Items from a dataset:
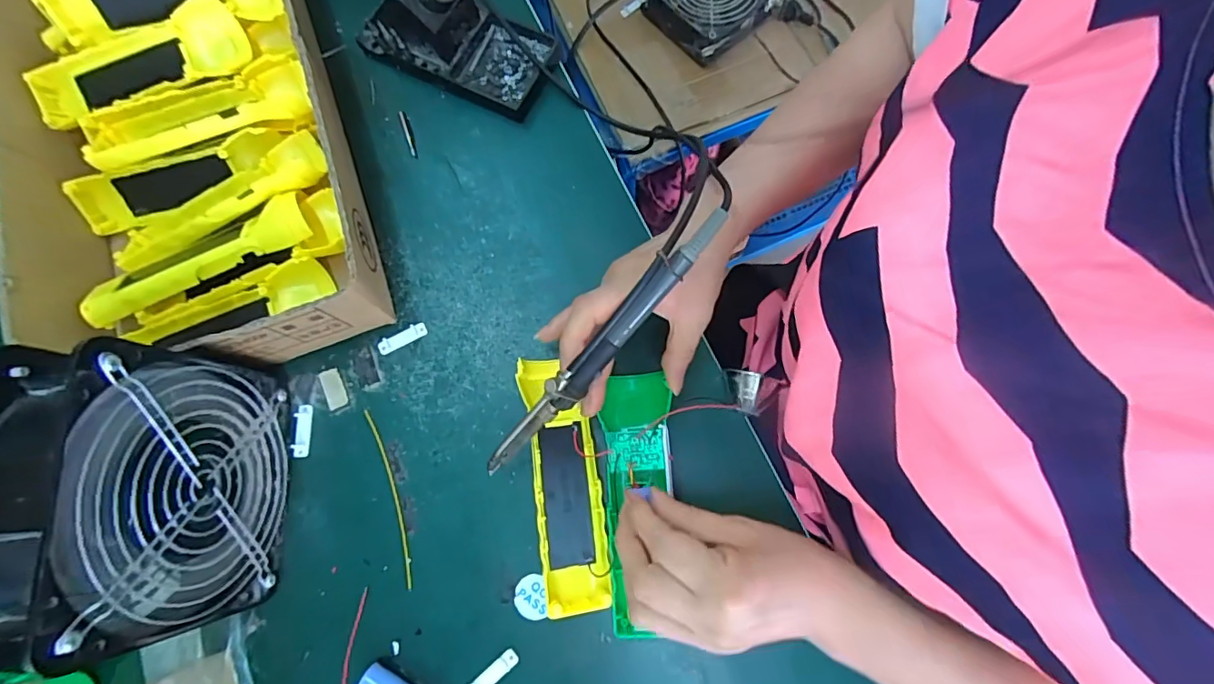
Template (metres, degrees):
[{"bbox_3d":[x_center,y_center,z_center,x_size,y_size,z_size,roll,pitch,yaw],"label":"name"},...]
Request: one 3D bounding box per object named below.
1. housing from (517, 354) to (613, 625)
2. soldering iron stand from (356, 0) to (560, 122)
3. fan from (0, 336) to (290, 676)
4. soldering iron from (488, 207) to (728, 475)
[{"bbox_3d":[-0.028,0.091,0.345,0.043,0.021,0.163,-11,78,-1],"label":"housing"},{"bbox_3d":[-0.122,-0.252,0.406,0.155,0.069,0.079,29,81,10],"label":"soldering iron stand"},{"bbox_3d":[-0.259,0.085,0.299,0.067,0.148,0.151,-6,77,3],"label":"fan"},{"bbox_3d":[-0.002,0.005,0.299,0.014,0.021,0.195,44,99,10],"label":"soldering iron"}]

Directions:
Please reproduce the entries above exactly, omitting every picture.

Result:
Template (metres, degrees):
[{"bbox_3d":[x_center,y_center,z_center,x_size,y_size,z_size,roll,pitch,yaw],"label":"name"},...]
Request: one 3D bounding box per object named below.
1. housing from (517, 354) to (613, 625)
2. soldering iron stand from (356, 0) to (560, 122)
3. fan from (0, 336) to (290, 676)
4. soldering iron from (488, 207) to (728, 475)
[{"bbox_3d":[-0.028,0.091,0.345,0.043,0.021,0.163,-11,78,-1],"label":"housing"},{"bbox_3d":[-0.122,-0.252,0.406,0.155,0.069,0.079,29,81,10],"label":"soldering iron stand"},{"bbox_3d":[-0.259,0.085,0.299,0.067,0.148,0.151,-6,77,3],"label":"fan"},{"bbox_3d":[-0.002,0.005,0.299,0.014,0.021,0.195,44,99,10],"label":"soldering iron"}]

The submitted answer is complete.